§ **What to do**: Exact copies are required of the lines from the line containing "wrist: (224, 178)" through the final line of the listing, both included, and of no other lines.

§ **Information shown**:
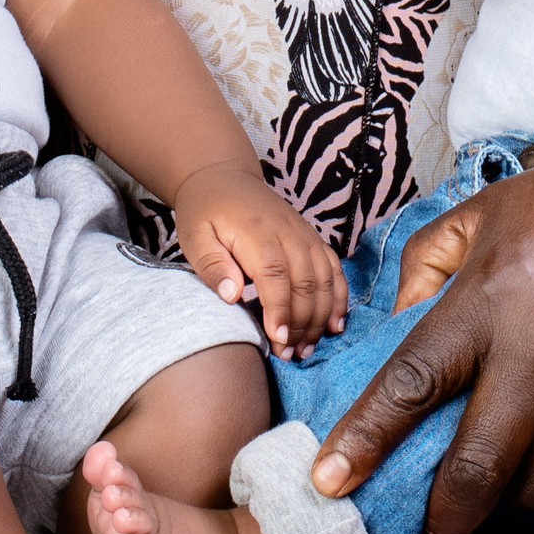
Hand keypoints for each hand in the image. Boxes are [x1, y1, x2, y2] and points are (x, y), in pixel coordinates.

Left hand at [173, 160, 345, 356]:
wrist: (224, 178)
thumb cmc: (205, 211)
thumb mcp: (195, 237)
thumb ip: (213, 266)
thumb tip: (233, 295)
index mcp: (256, 232)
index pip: (274, 275)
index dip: (280, 310)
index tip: (277, 340)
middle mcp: (287, 232)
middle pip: (305, 282)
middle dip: (301, 323)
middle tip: (289, 355)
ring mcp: (304, 234)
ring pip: (325, 279)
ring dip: (320, 317)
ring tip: (307, 348)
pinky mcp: (312, 238)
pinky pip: (334, 268)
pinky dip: (338, 297)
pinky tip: (334, 324)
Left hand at [310, 58, 533, 533]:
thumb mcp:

§ **Output of the task**:
wrist: (224, 178)
thumb cmc: (205, 211)
thumb mcp: (195, 237)
thumb ip: (213, 266)
thumb tip: (233, 295)
index mcp: (256, 232)
index pip: (274, 275)
index dip: (280, 310)
index tip: (277, 340)
middle mcp: (287, 232)
middle pip: (305, 282)
middle dip: (301, 323)
middle tip: (289, 355)
ring mcp: (304, 234)
ring pip: (325, 279)
ring dip: (320, 317)
ring tip: (307, 348)
pinky mcp: (312, 238)
pinky pip: (334, 268)
pinky dip: (338, 297)
pinky tip: (334, 324)
Left hand at [310, 58, 533, 533]:
thumb mcp:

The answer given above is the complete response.